Suffocation I think works OK as written; not the most realistic, but I've heard
enough stories of people surviving for relatively long periods without air and recovering that I'm OK with some fudge factor in my D&D games.
Here's how I plan to handle thirst:
Part of what a "short rest" entails is replenishing fluids. If you don't have water (or a reasonable substitute, sometimes fruit or other foods will do the trick), the first surge you spend during a short rest will have no effect, and you will be unable to regain that healing surge until you have drunk some water.

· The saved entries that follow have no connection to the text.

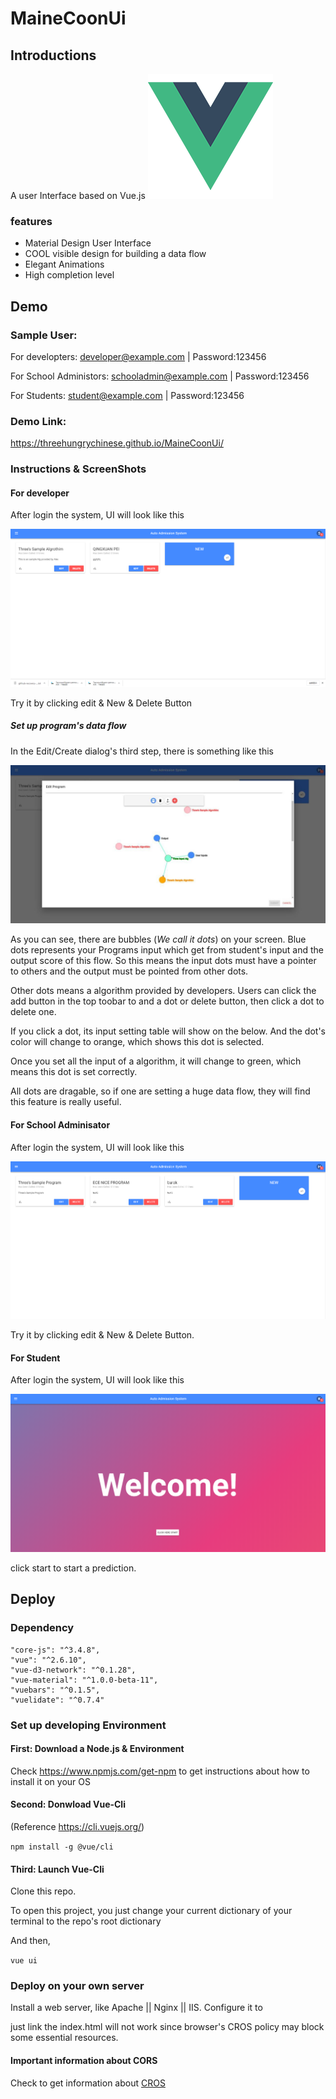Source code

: # MaineCoonUi
## Introductions
 A user Interface based on Vue.js
![Vue logo](/readme/logo.png)
### features
* Material Design User Interface
* COOL visible design for building a data flow
* Elegant Animations
* High completion level
## Demo
### Sample User:
For developters: developer@example.com | Password:123456

For School Administors: schooladmin@example.com | Password:123456

For Students: student@example.com | Password:123456

### Demo Link:
https://threehungrychinese.github.io/MaineCoonUi/
### Instructions & ScreenShots
#### For developer
After login the system, UI will look like this

![developer](/readme/developer.png)

Try it by clicking edit & New & Delete Button
##### Set up program's data flow
In the Edit/Create dialog's third step, there is something like this

![flow](/readme/flow.jpg)

As you can see, there are bubbles (*We call it dots*) on your screen. Blue dots represents your Programs input which get from student's input and the output score of this flow. So this means the input dots must have a pointer to others and the output must be pointed from other dots.

Other dots means a algorithm provided by developers. Users can click the add button in the top toobar to and a dot or delete button, then click a dot to delete one.

If you click a dot, its input setting table will show on the below. And the dot's color will change to orange, which shows this dot is selected.

Once you set all the input of a algorithm, it will change to green, which means this dot is set correctly.

All dots are dragable, so if one are setting a huge data flow, they will find this feature is really useful.

#### For School Adminisator

After login the system, UI will look like this

![schooladmin](/readme/schooladmin.png)

Try it by clicking edit & New & Delete Button.

#### For Student
After login the system, UI will look like this

![student](/readme/student.png)

click start to start a prediction.

## Deploy 
### Dependency
    "core-js": "^3.4.8",
    "vue": "^2.6.10",
    "vue-d3-network": "^0.1.28",
    "vue-material": "^1.0.0-beta-11",
    "vuebars": "^0.1.5",
    "vuelidate": "^0.7.4"
### Set up developing  Environment
#### First: Download a Node.js &  Environment
Check https://www.npmjs.com/get-npm to get instructions about how to install it on your OS

#### Second: Donwload Vue-Cli

(Reference https://cli.vuejs.org/)

`npm install -g @vue/cli`

#### Third: Launch Vue-Cli
Clone this repo.

To open this project, you just change your current dictionary of your terminal to the repo's root dictionary

And then,

`vue ui`

### Deploy on your own server
Install a web server, like Apache || Nginx || IIS. Configure it to <ro>

just link the index.html will not work since browser's CROS policy may block some essential resources.

#### Important information about CORS
Check to get information about [CROS](https://developer.mozilla.org/en-US/docs/Web/HTTP/CORS) 
 
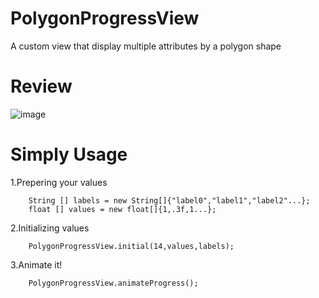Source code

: # PolygonProgressView
A custom view that display multiple attributes by a polygon shape

# Review
![image](https://github.com/TacticalTwerking/PolygonProgressView/blob/master/art/device-2016-06-27-145918.png)

# Simply Usage

1.Prepering your values

        String [] labels = new String[]{"label0","label1","label2"...};
        float [] values = new float[]{1,.3f,1...};
2.Initializing values

        PolygonProgressView.initial(14,values,labels);
3.Animate it!

        PolygonProgressView.animateProgress();
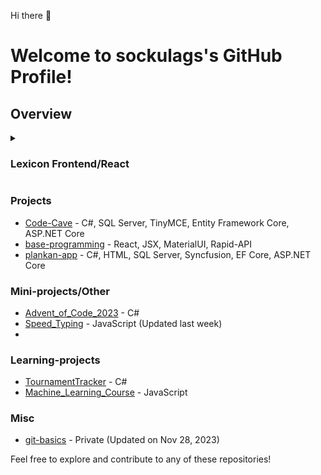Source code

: Hi there 👋

# Welcome to sockulags's GitHub Profile!

## Overview

<details><summary> 
 <h3> Lexicon Frontend/React </h3>
</summary>
  
<details><summary>
#### JavaScript
</summary>
  
- [Lexicon_JS_Skolan_med_klasser](https://github.com/sockulags/Lexicon_JS_Skolan_med_klasser)
- [Lexicon_JS_Skolan_med_objekt](https://github.com/sockulags/Lexicon_JS_Skolan_med_objekt)
- [Speed_Typing](https://github.com/sockulags/Speed_Typing)
- [Lexicon_JS_Calculator](https://github.com/sockulags/Lexicon_JS_Calculator)
- [Lexicon_JS_The_Sauna](https://github.com/sockulags/Lexicon_JS_The_Sauna)
- [Lexicon_JS_Functions](https://github.com/sockulags/Lexicon_JS_Functions)
- [Lexicon_JS_Arrays_and_Loops](https://github.com/sockulags/Lexicon_JS_Arrays_and_Loops) 
- [Lexicon_JS_Simple-calc](https://github.com/sockulags/Lexicon_JS_Simple-calc)
- [Lexicon_JS_Variables_and_DataTypes](https://github.com/sockulags/Lexicon_JS_Variables_and_DataTypes) 
- [Lexicon_JS_Arrays](https://github.com/sockulags/Lexicon_JS_Arrays)
  
</details>

<details><summary> 
  
  #### HTML/CSS 
  </summary>
  
- [insurance_project](https://github.com/sockulags/insurance_project)
- [Planned_planthood](https://github.com/sockulags/Planned_planthood)
- [poster-shop](https://github.com/sockulags/poster-shop)
- [grid_lesson](https://github.com/sockulags/grid_lesson)
- [lexicon-pricing_tables](https://github.com/sockulags/lexicon-pricing_tables)
- [html-delkurs](https://github.com/sockulags/html-delkurs)
  
</details>

</details>

### Projects

- [Code-Cave](https://github.com/sockulags/Code-Cave) - C#, SQL Server, TinyMCE, Entity Framework Core, ASP.NET Core 
- [base-programming](https://github.com/sockulags/Base-programming) - React, JSX, MaterialUI, Rapid-API  
- [plankan-app](https://github.com/sockulags/plankan-app) - C#, HTML, SQL Server, Syncfusion, EF Core, ASP.NET Core

### Mini-projects/Other

- [Advent_of_Code_2023](https://github.com/sockulags/Advent_of_Code_2023) - C#
- [Speed_Typing](https://github.com/sockulags/Speed_Typing) - JavaScript (Updated last week)
- 

### Learning-projects

- [TournamentTracker](https://github.com/sockulags/TournamentTracker) - C# 
- [Machine_Learning_Course](https://github.com/sockulags/Machine_Learning_Course) - JavaScript 

### Misc

- [git-basics](https://github.com/sockulags/git-basics) - Private (Updated on Nov 28, 2023)

Feel free to explore and contribute to any of these repositories!

<!--
**sockulags/sockulags** is a ✨ _special_ ✨ repository because its `README.md` (this file) appears on your GitHub profile.

Here are some ideas to get you started:

- 🔭 I’m currently working on ...
- 🌱 I’m currently learning ...
- 👯 I’m looking to collaborate on ...
- 🤔 I’m looking for help with ...
- 💬 Ask me about ...
- 📫 How to reach me: ...
- 😄 Pronouns: ...
- ⚡ Fun fact: ...
-->
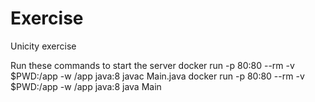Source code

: # Exercise
Unicity exercise

Run these commands to start the server
docker run -p 80:80 --rm -v $PWD:/app -w /app java:8 javac Main.java
docker run -p 80:80 --rm -v $PWD:/app -w /app java:8 java Main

With this in place, characters will often be down a couple of surges before the 3-day mark (where the normal DMG rules start kicking in). It means that characters who exert themselves less will have a greater staying power. It also allows healing powers to help stave off the effects of thirst (i.e.,
healing word functions normally during rests as described in the PHB, it's reasonable to assume that it provides magical relief; warlord's give us a bit more of a narrative problem, but I'm okay with flavoring their
inspiring word as tips and tricks for prolonging survival). Most importantly of all (to me) is that it's very simple to use.

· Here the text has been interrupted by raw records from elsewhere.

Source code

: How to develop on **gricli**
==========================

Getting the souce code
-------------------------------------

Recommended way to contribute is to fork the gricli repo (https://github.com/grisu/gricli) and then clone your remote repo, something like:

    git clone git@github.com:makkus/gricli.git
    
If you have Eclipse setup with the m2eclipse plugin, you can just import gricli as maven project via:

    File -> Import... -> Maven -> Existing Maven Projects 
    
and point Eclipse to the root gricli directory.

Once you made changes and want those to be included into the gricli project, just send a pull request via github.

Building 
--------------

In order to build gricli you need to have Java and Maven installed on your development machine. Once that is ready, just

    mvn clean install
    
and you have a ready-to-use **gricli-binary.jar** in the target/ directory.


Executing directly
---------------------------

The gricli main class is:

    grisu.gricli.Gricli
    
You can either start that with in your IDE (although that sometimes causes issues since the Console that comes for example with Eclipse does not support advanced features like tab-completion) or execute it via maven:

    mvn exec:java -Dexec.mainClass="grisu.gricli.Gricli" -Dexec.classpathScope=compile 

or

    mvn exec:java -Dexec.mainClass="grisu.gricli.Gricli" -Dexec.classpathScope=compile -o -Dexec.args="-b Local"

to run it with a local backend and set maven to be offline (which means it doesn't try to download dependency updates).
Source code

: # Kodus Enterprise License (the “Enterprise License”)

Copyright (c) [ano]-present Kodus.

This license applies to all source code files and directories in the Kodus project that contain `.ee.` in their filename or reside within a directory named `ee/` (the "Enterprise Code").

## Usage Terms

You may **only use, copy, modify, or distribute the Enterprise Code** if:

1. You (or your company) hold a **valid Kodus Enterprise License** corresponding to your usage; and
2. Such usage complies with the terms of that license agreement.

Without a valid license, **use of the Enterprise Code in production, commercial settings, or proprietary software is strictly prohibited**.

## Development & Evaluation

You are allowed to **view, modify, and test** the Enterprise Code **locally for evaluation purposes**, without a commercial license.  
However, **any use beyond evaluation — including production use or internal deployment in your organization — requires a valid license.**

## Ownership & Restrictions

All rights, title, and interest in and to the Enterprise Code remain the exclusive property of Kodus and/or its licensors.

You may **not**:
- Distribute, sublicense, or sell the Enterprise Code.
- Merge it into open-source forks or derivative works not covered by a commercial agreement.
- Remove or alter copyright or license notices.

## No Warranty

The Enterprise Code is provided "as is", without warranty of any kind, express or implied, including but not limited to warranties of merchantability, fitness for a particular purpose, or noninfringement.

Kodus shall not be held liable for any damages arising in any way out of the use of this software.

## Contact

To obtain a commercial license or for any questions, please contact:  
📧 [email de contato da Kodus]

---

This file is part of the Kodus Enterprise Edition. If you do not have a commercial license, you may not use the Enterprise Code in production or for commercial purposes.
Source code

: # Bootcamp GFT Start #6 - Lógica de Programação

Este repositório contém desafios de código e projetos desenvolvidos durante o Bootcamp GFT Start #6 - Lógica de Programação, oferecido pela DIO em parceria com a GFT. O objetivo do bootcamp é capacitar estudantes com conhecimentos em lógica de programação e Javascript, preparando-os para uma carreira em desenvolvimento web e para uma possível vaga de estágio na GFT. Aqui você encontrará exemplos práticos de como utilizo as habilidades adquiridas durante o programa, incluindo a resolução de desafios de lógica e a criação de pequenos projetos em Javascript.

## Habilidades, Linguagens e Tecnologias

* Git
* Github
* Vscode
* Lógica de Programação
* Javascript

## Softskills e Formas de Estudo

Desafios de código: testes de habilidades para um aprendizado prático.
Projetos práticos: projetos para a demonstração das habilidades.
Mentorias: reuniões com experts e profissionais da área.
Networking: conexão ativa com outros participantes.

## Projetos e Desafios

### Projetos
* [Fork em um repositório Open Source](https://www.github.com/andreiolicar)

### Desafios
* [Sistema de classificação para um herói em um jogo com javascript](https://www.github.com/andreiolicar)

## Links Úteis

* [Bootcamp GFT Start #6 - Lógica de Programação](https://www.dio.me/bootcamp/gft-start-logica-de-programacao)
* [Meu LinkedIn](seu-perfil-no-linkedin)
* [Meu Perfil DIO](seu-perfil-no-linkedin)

I'm a lot less worried about hunger for some reason - nearly any scenario I can come up with where it would matter I'd pull off as a skill challenge (either "find enough food to survive, if it's the PCs that are starving, or "find the NPCs before they starve" if the PCs are rescuing someone else). Instead of 3 failures being loss, we'll have each failure cost a surge (or similar).
At any rate, the reason the rules look the way they do (I think) is because of NPCs - a heroic tier NPC has to lose only one surge before taking HP damage and starting to die. PCs are, of course, more badass than this and can survive longer.